Every month or so, make sure the list of rejected words still makes sense. For example, if I started talking about sleazy poker nights, then I should probably remove most of the poker-related words.

8.5.2. nospam plugin

The nospam plugin was written by Steven Armstrong. It uses PIL (Python Imaging Library) to create images of 5 digit numbers. The person writing the comment has to type in the number they see in the box for the comment to go through.

As of this writing, there are more details here: http://pyblosxom.sourceforge.net/blog/registry/input/nospam and http://www.c-area.ch/code/pyblosxom/plugins/nospam.py

Notea warning about captchas

Captchas require that the user be able to see with their eyes and recognize the text they need to type in. As such, this is prevents anyone who is using a web-browser that doesn't display images or anyone who cannot see from leaving comments on your site because they cannot perform the captcha.

If you want your site to be available to all people, don't use captchas.

8.5.3. rolling your own

It's not hard to roll your own comment rejection plugin. First figure out what the heuristics involved would be. Then write a plugin with a cb_comment_reject function in it. In that function, look at the data provided and reject the plugin if it seems appropriate to do so.

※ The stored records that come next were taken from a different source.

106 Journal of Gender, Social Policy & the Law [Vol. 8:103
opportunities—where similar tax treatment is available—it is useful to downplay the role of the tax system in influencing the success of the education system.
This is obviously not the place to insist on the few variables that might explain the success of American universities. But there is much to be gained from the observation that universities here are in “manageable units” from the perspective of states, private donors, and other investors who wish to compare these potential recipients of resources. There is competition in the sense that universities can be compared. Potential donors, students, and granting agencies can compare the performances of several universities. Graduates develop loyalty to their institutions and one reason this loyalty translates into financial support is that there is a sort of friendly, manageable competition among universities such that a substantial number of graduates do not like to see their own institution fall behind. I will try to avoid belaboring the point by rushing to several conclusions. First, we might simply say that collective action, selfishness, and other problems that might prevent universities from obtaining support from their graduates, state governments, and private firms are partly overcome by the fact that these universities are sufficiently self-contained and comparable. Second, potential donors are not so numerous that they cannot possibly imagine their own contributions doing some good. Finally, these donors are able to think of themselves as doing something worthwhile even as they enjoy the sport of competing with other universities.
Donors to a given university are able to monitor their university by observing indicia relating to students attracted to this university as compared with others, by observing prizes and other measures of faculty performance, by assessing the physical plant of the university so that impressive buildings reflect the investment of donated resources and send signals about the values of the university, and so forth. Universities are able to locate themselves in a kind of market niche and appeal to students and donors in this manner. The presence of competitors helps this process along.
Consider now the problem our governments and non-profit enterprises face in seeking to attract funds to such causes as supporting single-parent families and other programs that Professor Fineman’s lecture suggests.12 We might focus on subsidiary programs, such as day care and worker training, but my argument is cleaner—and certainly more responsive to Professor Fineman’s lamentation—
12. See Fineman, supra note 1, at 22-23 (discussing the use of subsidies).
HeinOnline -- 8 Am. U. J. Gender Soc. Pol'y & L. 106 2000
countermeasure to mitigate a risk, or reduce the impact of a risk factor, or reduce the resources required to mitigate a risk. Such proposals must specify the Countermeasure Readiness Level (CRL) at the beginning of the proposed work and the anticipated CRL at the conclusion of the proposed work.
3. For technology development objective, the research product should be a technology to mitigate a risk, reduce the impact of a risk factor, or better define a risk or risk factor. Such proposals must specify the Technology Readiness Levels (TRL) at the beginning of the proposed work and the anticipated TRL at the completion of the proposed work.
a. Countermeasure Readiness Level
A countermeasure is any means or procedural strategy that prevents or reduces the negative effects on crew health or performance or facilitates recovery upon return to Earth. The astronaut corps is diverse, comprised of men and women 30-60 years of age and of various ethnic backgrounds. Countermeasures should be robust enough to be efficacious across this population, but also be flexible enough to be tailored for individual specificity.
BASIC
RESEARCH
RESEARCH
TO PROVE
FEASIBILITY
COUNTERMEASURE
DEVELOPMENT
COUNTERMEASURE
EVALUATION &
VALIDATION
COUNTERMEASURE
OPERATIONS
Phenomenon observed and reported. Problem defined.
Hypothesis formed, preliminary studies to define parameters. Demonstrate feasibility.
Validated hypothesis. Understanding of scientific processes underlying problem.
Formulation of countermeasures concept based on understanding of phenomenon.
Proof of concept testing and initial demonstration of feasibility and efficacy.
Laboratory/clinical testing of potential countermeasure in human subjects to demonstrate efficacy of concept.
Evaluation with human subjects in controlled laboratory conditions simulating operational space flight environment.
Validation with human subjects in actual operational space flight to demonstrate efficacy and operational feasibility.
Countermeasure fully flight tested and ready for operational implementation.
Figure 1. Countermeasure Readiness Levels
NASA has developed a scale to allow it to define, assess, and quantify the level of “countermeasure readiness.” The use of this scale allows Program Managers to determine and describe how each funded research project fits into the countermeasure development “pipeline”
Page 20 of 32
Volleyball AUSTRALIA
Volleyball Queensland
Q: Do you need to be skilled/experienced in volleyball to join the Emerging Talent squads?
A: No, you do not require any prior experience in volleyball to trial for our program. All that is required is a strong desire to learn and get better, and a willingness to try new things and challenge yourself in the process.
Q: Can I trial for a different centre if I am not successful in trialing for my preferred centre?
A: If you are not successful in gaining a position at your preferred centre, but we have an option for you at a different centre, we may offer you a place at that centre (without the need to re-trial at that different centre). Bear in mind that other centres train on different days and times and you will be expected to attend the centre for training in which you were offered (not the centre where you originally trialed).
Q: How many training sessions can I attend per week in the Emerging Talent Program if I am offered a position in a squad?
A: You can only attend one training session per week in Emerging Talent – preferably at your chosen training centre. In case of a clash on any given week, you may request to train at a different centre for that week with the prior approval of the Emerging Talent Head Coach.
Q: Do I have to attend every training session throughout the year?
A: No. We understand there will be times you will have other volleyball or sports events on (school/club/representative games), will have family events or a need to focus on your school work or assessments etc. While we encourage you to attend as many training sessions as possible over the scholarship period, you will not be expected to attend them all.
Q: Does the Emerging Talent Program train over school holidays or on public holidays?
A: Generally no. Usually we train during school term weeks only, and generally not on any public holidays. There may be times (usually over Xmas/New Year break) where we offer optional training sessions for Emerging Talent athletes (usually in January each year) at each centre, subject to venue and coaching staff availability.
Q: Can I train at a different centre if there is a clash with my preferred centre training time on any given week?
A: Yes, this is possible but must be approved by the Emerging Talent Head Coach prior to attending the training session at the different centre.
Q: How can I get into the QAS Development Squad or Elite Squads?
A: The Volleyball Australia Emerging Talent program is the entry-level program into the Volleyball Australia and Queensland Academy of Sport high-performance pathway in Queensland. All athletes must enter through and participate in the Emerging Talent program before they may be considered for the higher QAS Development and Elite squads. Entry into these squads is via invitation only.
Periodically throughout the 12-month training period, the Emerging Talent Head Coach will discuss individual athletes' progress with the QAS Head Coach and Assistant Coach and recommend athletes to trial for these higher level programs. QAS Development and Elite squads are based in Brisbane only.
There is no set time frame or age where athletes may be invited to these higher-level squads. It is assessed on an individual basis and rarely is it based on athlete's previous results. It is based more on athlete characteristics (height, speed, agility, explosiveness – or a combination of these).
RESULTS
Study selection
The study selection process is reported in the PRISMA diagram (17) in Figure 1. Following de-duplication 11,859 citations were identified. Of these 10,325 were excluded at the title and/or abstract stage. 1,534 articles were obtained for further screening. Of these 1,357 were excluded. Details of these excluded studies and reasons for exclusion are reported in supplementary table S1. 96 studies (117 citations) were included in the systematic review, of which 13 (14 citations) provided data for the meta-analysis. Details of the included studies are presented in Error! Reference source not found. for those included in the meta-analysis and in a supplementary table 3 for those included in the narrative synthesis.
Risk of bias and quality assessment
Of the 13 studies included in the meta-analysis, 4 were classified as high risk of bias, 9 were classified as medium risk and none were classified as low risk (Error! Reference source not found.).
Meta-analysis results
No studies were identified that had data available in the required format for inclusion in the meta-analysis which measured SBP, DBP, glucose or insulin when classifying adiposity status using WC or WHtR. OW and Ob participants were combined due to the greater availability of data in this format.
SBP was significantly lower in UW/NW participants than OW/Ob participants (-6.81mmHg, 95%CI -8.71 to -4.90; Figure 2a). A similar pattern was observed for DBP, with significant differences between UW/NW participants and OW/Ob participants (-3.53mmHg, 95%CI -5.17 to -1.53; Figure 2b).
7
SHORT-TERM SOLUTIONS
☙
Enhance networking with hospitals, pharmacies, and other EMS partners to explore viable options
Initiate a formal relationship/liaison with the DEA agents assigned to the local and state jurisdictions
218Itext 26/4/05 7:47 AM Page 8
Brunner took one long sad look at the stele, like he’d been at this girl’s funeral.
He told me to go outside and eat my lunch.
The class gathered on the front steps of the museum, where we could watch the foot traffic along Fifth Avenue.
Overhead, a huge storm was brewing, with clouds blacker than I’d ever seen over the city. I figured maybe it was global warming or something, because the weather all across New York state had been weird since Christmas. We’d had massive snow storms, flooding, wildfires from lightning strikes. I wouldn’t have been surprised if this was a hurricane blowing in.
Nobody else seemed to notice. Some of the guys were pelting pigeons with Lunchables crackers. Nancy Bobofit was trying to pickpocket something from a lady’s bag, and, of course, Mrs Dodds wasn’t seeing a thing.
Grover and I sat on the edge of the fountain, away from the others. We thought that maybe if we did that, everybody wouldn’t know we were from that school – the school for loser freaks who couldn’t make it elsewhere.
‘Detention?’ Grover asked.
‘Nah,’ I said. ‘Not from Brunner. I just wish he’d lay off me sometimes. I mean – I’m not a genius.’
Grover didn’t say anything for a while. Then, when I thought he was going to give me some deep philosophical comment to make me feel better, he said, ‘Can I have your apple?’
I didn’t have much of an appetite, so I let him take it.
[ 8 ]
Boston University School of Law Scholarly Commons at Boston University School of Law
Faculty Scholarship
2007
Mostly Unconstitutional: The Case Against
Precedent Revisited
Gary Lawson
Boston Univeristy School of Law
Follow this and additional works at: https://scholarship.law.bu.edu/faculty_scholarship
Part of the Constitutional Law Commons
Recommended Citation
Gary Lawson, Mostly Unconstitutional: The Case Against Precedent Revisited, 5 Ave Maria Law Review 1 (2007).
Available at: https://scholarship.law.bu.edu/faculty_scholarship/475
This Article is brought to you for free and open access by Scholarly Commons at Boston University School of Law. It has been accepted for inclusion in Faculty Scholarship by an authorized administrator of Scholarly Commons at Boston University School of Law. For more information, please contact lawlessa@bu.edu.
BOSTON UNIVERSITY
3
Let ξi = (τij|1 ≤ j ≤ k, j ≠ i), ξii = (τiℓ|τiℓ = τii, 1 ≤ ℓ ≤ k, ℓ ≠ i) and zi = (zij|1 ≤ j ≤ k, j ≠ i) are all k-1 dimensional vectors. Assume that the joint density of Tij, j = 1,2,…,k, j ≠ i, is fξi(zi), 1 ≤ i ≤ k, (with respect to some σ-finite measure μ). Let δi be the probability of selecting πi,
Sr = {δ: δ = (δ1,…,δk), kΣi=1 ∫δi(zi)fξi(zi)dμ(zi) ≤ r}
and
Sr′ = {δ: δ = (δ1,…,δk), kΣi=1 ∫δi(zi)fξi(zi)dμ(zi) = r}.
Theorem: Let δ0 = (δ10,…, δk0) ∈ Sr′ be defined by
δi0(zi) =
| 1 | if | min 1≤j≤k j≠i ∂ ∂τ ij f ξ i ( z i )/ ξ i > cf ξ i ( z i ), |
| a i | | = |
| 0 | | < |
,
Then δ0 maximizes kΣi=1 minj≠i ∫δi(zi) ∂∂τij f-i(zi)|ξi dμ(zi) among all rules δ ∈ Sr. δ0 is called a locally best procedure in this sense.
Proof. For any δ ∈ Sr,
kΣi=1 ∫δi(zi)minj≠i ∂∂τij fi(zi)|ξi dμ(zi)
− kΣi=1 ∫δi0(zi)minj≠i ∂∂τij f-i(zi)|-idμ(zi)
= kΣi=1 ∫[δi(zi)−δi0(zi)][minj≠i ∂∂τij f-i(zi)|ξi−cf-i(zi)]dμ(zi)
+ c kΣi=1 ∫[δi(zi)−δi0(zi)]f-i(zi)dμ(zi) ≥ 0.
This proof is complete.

A basic template for writing a plugin to reject comments is as follows:

Example 8-1. Template for plugin for rejecting comments

FIXME - Documentation for what your plugin does and how to set it up
goes here.

FIXME - License information goes here.

FIXME - Copyright information goes here.
__author__      = "FIXME - your name and email address"
__version__     = "FIXME - version number and date released"
__url__         = "FIXME - url where this plugin can be found"
__description__ = "FIXME - one-line description of plugin"

def verify_installation(request):
    # FIXME - code to verify that this plugin is installed correctly 
    # here.

    return 1

def cb_comment_reject(args):
    req = args["request"]
    comment = args["comment"]

    blog_config = req.getConfiguration()

    # FIXME - code for figuring out whether this comment should
    # be rejected or not goes here.  If you want to reject the
    # comment, return 1.  Otherwise return 0.